▶ **WHAT IS BEING ASKED**:
Write out the part of the passage on road conditions below from "Louisville had 17" up to and including "data immediately available.", word for word.
--- PASSAGE PROVIDED Enclosed Below ---
The area, including Ohio and Northern Kentucky, ranked 37th out of 52 metropolitan areas with a population of more than 1 million when it came to having roads in the lowest category, which features those that are badly broken or cracked.
The area had 14 percent of its roads rated as poor, and another 24 percent rated as mediocre for the year 2000, based on data supplied to the Federal Highway Administration by state and local highway departments. Those data included interstates, all state highways and surface streets used as major arteries.
Rough roads cost Tristate motorists an average of $261 annually in costs like body repair, suspension work or new tires, according to a formula devised by TRIP. By way of comparison, the average extra cost in Boston (ranked worst on the report) was $513.
Cleveland had 19 percent of its roads in poor condition, for an extra cost of $326, while 5 percent of Columbus' main roads were poor for $169 more.
Louisville had 17 percent in poor for $437 extra; and Lexington had 6 percent in the lowest category for an additional $107 a year.
The highway departments for both Kentucky and Ohio conduct their own rating system of pavement quality, and break each down by district. The Kentucky Transportation Cabinet did not have 2001 data immediately available.
--- End of Enclosed PASSAGE PROVIDED ---
--- RECORDED INFORMATION Enclosed Below ---
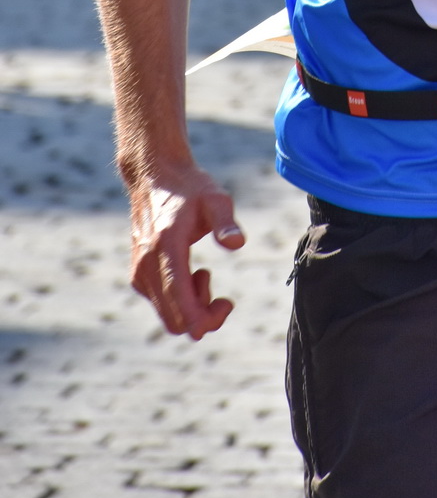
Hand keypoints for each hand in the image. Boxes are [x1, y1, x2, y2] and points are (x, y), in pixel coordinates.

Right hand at [127, 161, 245, 338]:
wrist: (154, 176)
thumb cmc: (190, 188)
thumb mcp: (215, 198)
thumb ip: (226, 222)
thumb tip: (237, 243)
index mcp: (166, 248)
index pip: (179, 301)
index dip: (202, 320)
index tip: (227, 305)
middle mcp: (146, 266)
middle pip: (174, 321)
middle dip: (203, 317)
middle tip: (223, 297)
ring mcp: (139, 273)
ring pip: (169, 316)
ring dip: (193, 306)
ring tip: (205, 273)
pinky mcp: (138, 276)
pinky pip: (162, 306)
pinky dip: (181, 300)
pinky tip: (193, 273)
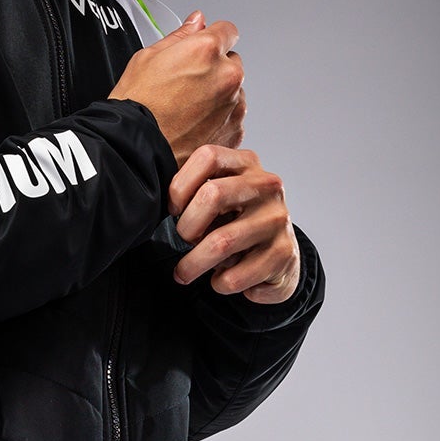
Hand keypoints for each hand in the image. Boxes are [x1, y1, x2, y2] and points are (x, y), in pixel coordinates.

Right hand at [108, 11, 245, 165]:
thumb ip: (180, 36)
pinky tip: (193, 124)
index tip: (203, 48)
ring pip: (233, 91)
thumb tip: (196, 22)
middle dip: (214, 68)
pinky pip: (232, 116)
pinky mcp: (234, 131)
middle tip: (185, 84)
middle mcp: (226, 76)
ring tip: (186, 109)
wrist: (136, 151)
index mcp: (206, 50)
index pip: (227, 30)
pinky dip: (218, 119)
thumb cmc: (136, 107)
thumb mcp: (146, 58)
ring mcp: (234, 105)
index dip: (212, 38)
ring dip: (217, 95)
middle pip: (231, 62)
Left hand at [168, 145, 300, 304]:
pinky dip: (219, 284)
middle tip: (181, 241)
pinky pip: (236, 275)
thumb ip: (194, 192)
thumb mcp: (218, 198)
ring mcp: (278, 218)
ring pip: (222, 241)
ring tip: (184, 273)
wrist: (279, 257)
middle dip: (187, 226)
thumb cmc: (235, 223)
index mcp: (247, 163)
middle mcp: (267, 186)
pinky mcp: (284, 253)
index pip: (207, 157)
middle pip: (213, 195)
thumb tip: (155, 209)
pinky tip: (220, 280)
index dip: (180, 185)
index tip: (173, 210)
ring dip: (193, 264)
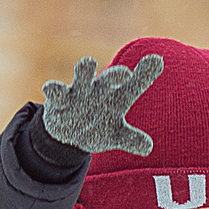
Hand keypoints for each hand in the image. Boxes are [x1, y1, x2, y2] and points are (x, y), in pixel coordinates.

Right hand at [40, 52, 164, 155]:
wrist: (68, 131)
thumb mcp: (117, 135)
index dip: (145, 74)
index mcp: (117, 98)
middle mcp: (100, 90)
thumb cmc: (99, 126)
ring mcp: (78, 93)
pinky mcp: (59, 100)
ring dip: (85, 70)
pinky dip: (53, 88)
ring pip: (82, 76)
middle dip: (115, 75)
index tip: (157, 60)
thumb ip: (132, 139)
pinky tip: (51, 88)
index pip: (134, 86)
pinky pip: (55, 91)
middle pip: (109, 79)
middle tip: (125, 73)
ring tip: (88, 63)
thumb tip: (147, 147)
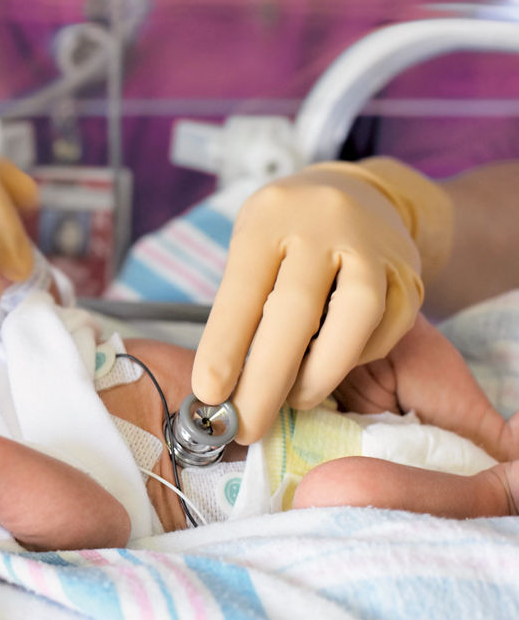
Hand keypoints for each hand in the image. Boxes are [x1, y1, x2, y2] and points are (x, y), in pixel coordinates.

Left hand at [192, 157, 452, 442]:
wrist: (355, 192)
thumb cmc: (285, 233)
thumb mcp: (251, 247)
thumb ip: (243, 303)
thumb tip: (223, 384)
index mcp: (269, 219)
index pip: (241, 289)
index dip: (224, 346)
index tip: (209, 394)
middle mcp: (323, 224)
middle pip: (296, 310)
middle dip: (267, 379)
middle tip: (247, 427)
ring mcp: (372, 244)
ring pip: (356, 316)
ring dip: (321, 372)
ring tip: (294, 401)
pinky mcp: (409, 269)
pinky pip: (389, 324)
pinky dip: (357, 356)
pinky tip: (332, 366)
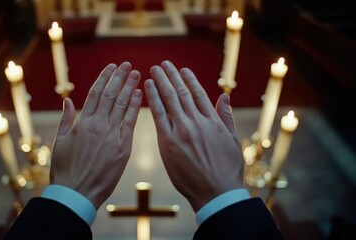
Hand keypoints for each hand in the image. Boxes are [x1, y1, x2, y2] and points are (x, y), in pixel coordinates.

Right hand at [50, 62, 141, 208]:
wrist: (76, 193)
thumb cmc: (66, 170)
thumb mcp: (59, 143)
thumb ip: (66, 120)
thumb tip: (68, 100)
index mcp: (82, 123)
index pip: (95, 93)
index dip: (105, 77)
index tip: (112, 66)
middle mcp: (97, 125)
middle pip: (111, 95)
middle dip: (120, 78)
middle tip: (128, 65)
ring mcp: (111, 135)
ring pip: (122, 105)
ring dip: (130, 87)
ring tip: (136, 74)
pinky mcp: (122, 147)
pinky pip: (131, 122)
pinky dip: (135, 107)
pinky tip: (140, 95)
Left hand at [144, 60, 243, 211]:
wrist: (216, 193)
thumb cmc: (227, 170)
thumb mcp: (232, 141)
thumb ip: (226, 117)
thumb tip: (224, 96)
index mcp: (213, 121)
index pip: (198, 93)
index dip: (189, 79)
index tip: (182, 69)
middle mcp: (197, 122)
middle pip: (181, 93)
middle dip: (171, 76)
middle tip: (163, 64)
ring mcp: (182, 131)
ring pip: (169, 100)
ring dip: (160, 83)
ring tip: (153, 71)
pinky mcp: (168, 143)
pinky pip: (159, 116)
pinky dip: (153, 100)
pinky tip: (148, 89)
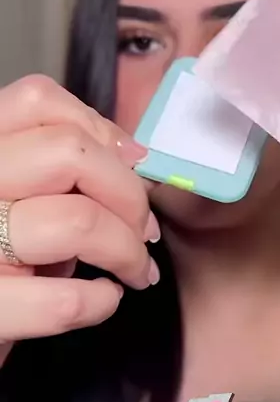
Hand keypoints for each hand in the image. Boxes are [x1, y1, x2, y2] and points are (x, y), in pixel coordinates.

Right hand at [0, 75, 160, 367]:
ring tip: (135, 271)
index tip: (131, 167)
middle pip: (69, 152)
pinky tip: (104, 300)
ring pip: (79, 220)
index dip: (101, 131)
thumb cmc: (0, 258)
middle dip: (128, 194)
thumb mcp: (16, 196)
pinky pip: (63, 300)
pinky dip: (101, 301)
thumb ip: (58, 169)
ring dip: (127, 251)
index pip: (38, 101)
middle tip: (142, 231)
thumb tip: (132, 155)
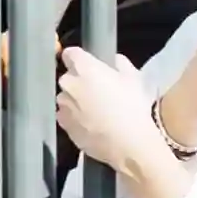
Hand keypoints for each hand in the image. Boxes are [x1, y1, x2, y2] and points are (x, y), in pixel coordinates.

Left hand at [56, 48, 166, 174]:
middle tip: (97, 92)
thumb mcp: (132, 77)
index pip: (70, 54)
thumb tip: (114, 61)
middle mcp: (68, 84)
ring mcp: (63, 107)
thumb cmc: (132, 106)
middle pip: (68, 78)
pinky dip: (74, 119)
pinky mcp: (64, 127)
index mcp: (83, 67)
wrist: (128, 144)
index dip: (79, 60)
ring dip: (75, 102)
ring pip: (66, 99)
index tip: (88, 66)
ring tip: (94, 112)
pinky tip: (90, 125)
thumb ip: (120, 63)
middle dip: (79, 82)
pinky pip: (66, 117)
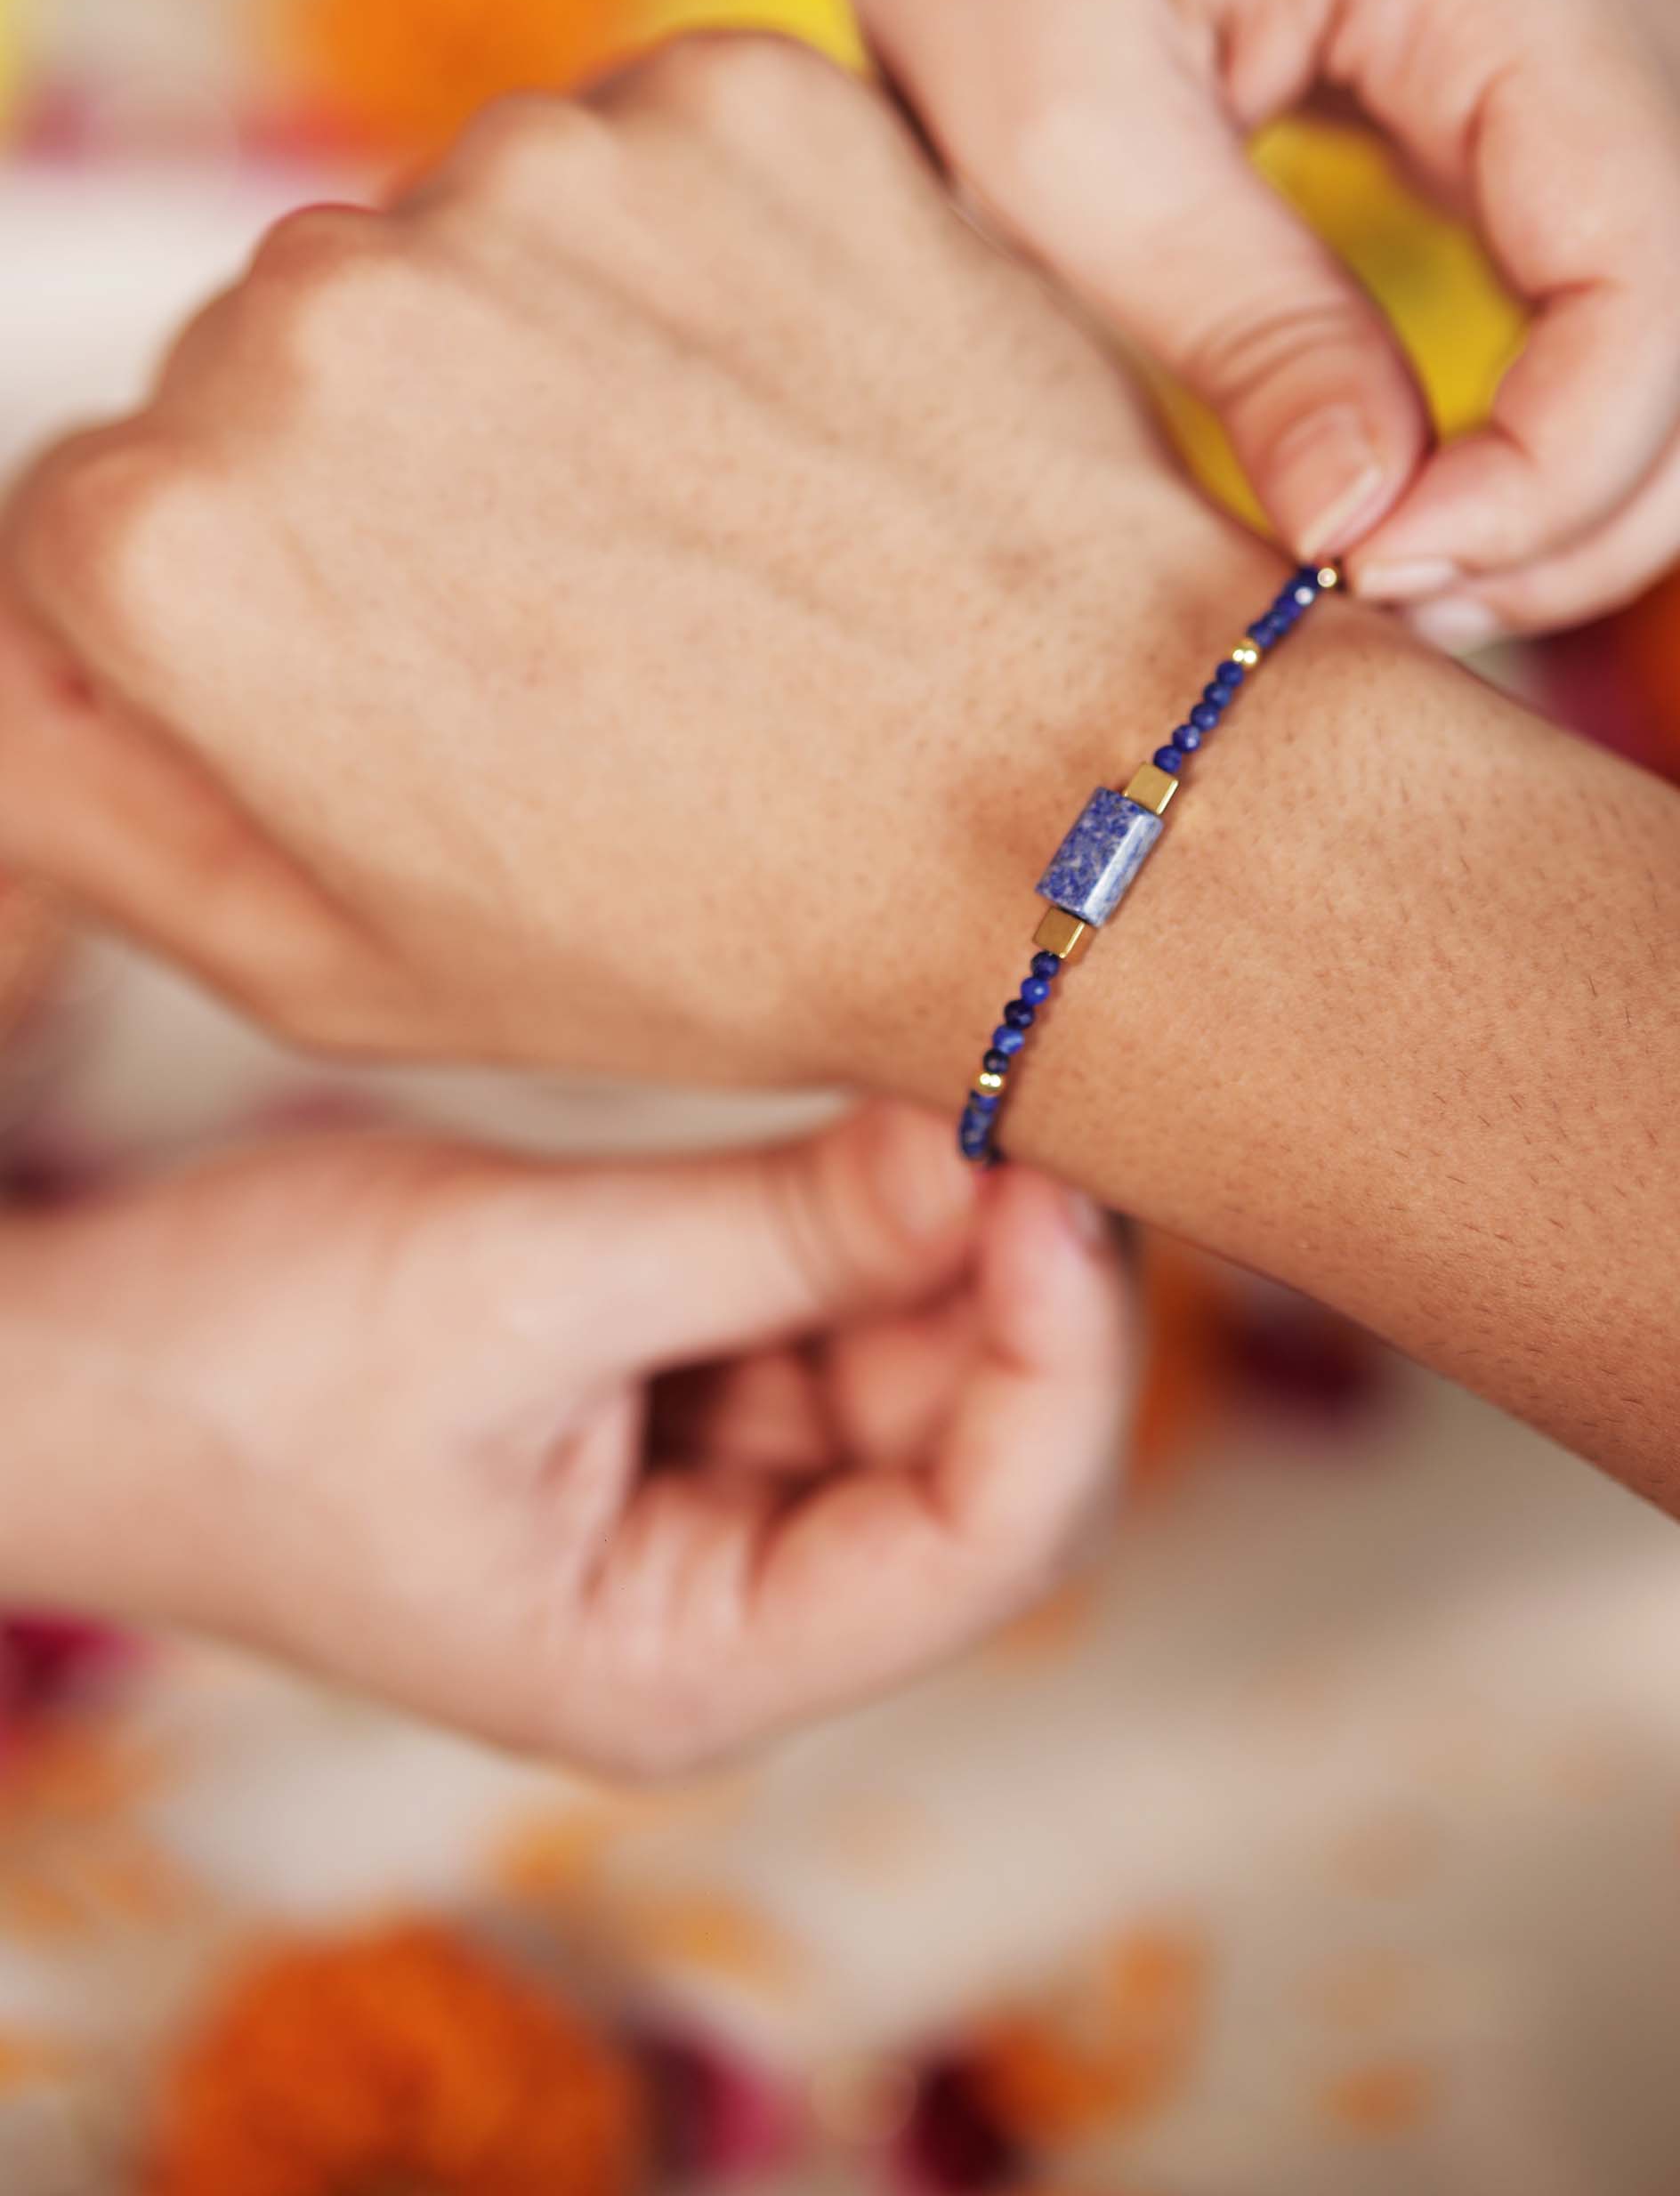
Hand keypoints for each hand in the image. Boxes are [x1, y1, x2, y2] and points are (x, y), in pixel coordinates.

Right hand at [0, 35, 1255, 1083]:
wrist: (1088, 807)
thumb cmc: (728, 925)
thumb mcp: (345, 965)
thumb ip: (97, 791)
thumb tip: (24, 635)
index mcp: (174, 539)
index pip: (121, 506)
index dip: (282, 604)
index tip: (430, 659)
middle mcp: (308, 315)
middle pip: (284, 353)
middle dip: (404, 463)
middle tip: (597, 595)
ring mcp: (530, 176)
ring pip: (465, 235)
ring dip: (557, 341)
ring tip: (720, 510)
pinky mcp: (730, 91)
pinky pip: (651, 149)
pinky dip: (708, 252)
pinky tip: (804, 408)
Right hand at [0, 1106, 1126, 1764]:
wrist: (68, 1366)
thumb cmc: (239, 1368)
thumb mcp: (515, 1287)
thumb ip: (762, 1232)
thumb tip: (976, 1150)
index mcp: (690, 1663)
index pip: (983, 1543)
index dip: (1056, 1361)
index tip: (1052, 1180)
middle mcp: (724, 1606)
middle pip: (970, 1451)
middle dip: (1011, 1282)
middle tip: (1028, 1092)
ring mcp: (700, 1505)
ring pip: (905, 1366)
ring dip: (933, 1237)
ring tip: (941, 1086)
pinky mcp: (665, 1402)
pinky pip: (813, 1312)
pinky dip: (847, 1219)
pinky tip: (865, 1125)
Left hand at [806, 0, 1679, 643]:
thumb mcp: (1061, 130)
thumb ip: (1240, 323)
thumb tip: (1369, 521)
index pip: (1650, 269)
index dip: (1550, 467)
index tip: (1370, 567)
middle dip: (1577, 499)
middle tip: (1374, 595)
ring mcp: (1581, 28)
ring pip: (1678, 316)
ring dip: (1576, 475)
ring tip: (1387, 565)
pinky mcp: (1529, 87)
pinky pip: (1610, 283)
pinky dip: (1543, 413)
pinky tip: (1408, 491)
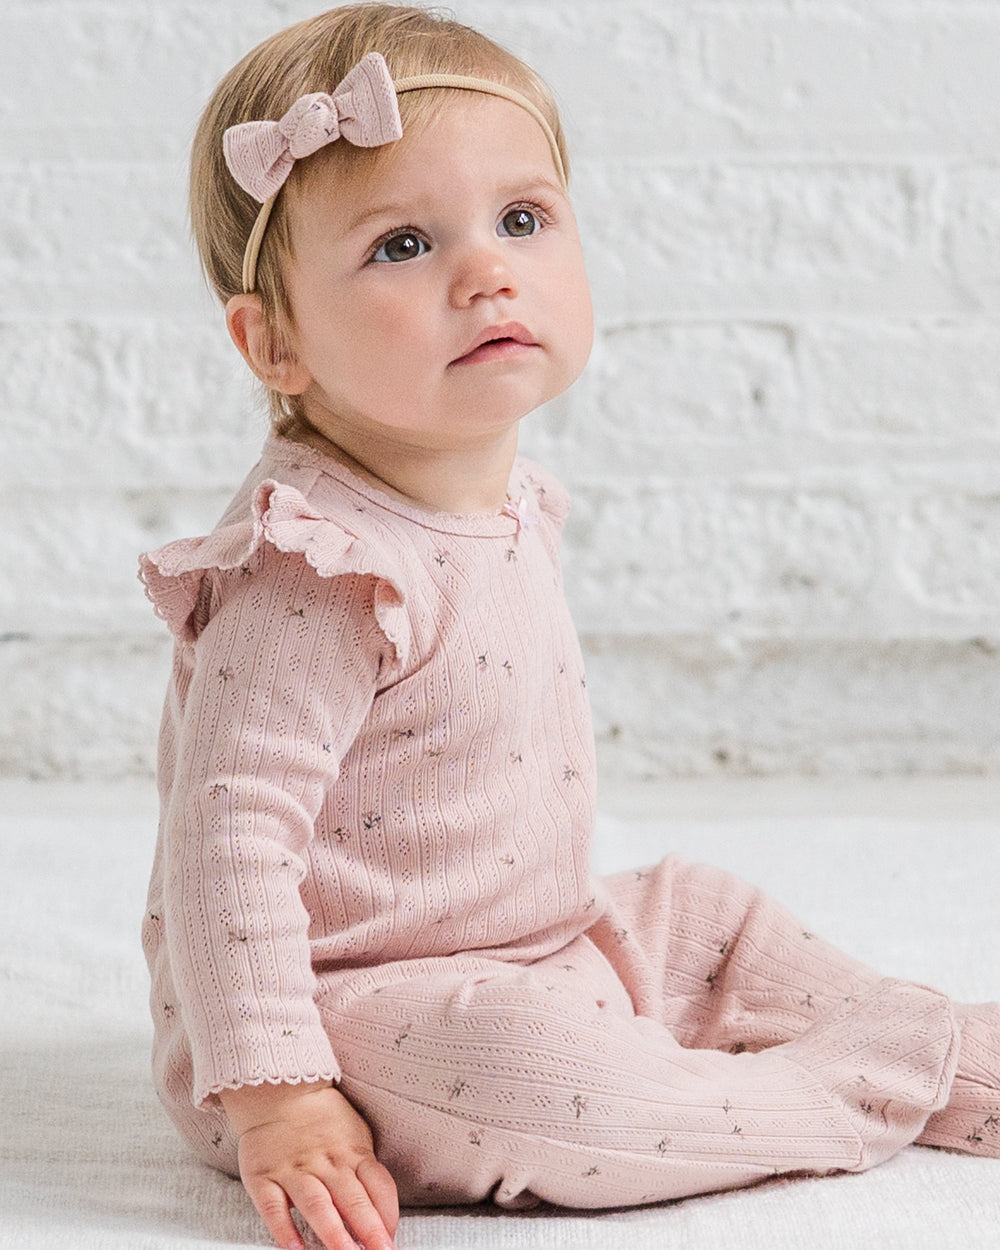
--- End of Enclosed RECORDED INFORMATION ---
▶ **PROBLEM SOLUTION**:
Louisville had 17 percent in poor for $437 extra; and Lexington had 6 percent in the lowest category for an additional $107 a year.
The highway departments for both Kentucky and Ohio conduct their own rating system of pavement quality, and break each down by district. The Kentucky Transportation Cabinet did not have 2001 data immediately available.